Exercise task
What follows is a block of records; reproduce all of it verbatim.

[Start of Extracted material]

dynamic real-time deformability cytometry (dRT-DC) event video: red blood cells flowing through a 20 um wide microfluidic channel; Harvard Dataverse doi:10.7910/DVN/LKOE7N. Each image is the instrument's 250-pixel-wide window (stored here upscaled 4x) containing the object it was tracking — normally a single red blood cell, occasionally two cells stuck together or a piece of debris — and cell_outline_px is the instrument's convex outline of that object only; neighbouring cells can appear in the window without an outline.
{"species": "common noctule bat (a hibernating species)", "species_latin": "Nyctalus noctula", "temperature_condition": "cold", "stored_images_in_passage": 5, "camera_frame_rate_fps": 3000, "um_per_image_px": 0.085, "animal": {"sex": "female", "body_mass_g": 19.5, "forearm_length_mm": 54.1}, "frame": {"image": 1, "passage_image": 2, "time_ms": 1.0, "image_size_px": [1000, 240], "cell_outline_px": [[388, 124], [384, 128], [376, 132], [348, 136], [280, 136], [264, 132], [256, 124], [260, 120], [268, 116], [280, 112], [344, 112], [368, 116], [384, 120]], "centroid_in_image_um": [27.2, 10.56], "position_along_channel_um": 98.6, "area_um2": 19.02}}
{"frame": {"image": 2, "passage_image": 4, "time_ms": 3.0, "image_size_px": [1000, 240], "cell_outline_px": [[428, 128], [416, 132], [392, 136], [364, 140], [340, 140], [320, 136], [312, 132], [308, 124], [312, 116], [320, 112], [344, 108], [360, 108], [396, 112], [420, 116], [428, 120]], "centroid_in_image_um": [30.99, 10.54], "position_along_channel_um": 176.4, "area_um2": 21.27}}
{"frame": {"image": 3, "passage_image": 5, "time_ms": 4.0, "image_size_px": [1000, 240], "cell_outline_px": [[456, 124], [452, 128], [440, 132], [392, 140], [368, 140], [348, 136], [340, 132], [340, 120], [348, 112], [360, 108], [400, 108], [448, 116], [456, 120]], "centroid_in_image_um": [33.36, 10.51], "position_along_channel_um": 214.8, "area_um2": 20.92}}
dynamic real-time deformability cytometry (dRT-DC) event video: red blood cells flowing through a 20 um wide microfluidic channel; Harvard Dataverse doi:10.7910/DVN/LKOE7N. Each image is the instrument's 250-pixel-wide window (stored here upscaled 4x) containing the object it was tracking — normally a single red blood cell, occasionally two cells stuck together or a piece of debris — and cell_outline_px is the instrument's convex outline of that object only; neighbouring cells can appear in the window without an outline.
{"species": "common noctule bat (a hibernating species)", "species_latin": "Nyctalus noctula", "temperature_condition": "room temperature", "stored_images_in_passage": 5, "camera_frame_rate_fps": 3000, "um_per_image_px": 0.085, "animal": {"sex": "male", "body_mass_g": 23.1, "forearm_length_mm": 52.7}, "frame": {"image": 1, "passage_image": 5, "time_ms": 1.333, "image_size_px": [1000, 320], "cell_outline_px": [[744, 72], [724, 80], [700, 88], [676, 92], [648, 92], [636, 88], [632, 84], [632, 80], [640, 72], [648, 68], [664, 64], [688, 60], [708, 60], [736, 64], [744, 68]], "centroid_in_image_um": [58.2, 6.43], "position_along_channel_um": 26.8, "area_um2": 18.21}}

[End of Extracted material]

Final answer
dynamic real-time deformability cytometry (dRT-DC) event video: red blood cells flowing through a 20 um wide microfluidic channel; Harvard Dataverse doi:10.7910/DVN/LKOE7N. Each image is the instrument's 250-pixel-wide window (stored here upscaled 4x) containing the object it was tracking — normally a single red blood cell, occasionally two cells stuck together or a piece of debris — and cell_outline_px is the instrument's convex outline of that object only; neighbouring cells can appear in the window without an outline.
{"species": "common noctule bat (a hibernating species)", "species_latin": "Nyctalus noctula", "temperature_condition": "cold", "stored_images_in_passage": 5, "camera_frame_rate_fps": 3000, "um_per_image_px": 0.085, "animal": {"sex": "female", "body_mass_g": 19.5, "forearm_length_mm": 54.1}, "frame": {"image": 1, "passage_image": 2, "time_ms": 1.0, "image_size_px": [1000, 240], "cell_outline_px": [[388, 124], [384, 128], [376, 132], [348, 136], [280, 136], [264, 132], [256, 124], [260, 120], [268, 116], [280, 112], [344, 112], [368, 116], [384, 120]], "centroid_in_image_um": [27.2, 10.56], "position_along_channel_um": 98.6, "area_um2": 19.02}}
{"frame": {"image": 2, "passage_image": 4, "time_ms": 3.0, "image_size_px": [1000, 240], "cell_outline_px": [[428, 128], [416, 132], [392, 136], [364, 140], [340, 140], [320, 136], [312, 132], [308, 124], [312, 116], [320, 112], [344, 108], [360, 108], [396, 112], [420, 116], [428, 120]], "centroid_in_image_um": [30.99, 10.54], "position_along_channel_um": 176.4, "area_um2": 21.27}}
{"frame": {"image": 3, "passage_image": 5, "time_ms": 4.0, "image_size_px": [1000, 240], "cell_outline_px": [[456, 124], [452, 128], [440, 132], [392, 140], [368, 140], [348, 136], [340, 132], [340, 120], [348, 112], [360, 108], [400, 108], [448, 116], [456, 120]], "centroid_in_image_um": [33.36, 10.51], "position_along_channel_um": 214.8, "area_um2": 20.92}}
dynamic real-time deformability cytometry (dRT-DC) event video: red blood cells flowing through a 20 um wide microfluidic channel; Harvard Dataverse doi:10.7910/DVN/LKOE7N. Each image is the instrument's 250-pixel-wide window (stored here upscaled 4x) containing the object it was tracking — normally a single red blood cell, occasionally two cells stuck together or a piece of debris — and cell_outline_px is the instrument's convex outline of that object only; neighbouring cells can appear in the window without an outline.
{"species": "common noctule bat (a hibernating species)", "species_latin": "Nyctalus noctula", "temperature_condition": "room temperature", "stored_images_in_passage": 5, "camera_frame_rate_fps": 3000, "um_per_image_px": 0.085, "animal": {"sex": "male", "body_mass_g": 23.1, "forearm_length_mm": 52.7}, "frame": {"image": 1, "passage_image": 5, "time_ms": 1.333, "image_size_px": [1000, 320], "cell_outline_px": [[744, 72], [724, 80], [700, 88], [676, 92], [648, 92], [636, 88], [632, 84], [632, 80], [640, 72], [648, 68], [664, 64], [688, 60], [708, 60], [736, 64], [744, 68]], "centroid_in_image_um": [58.2, 6.43], "position_along_channel_um": 26.8, "area_um2": 18.21}}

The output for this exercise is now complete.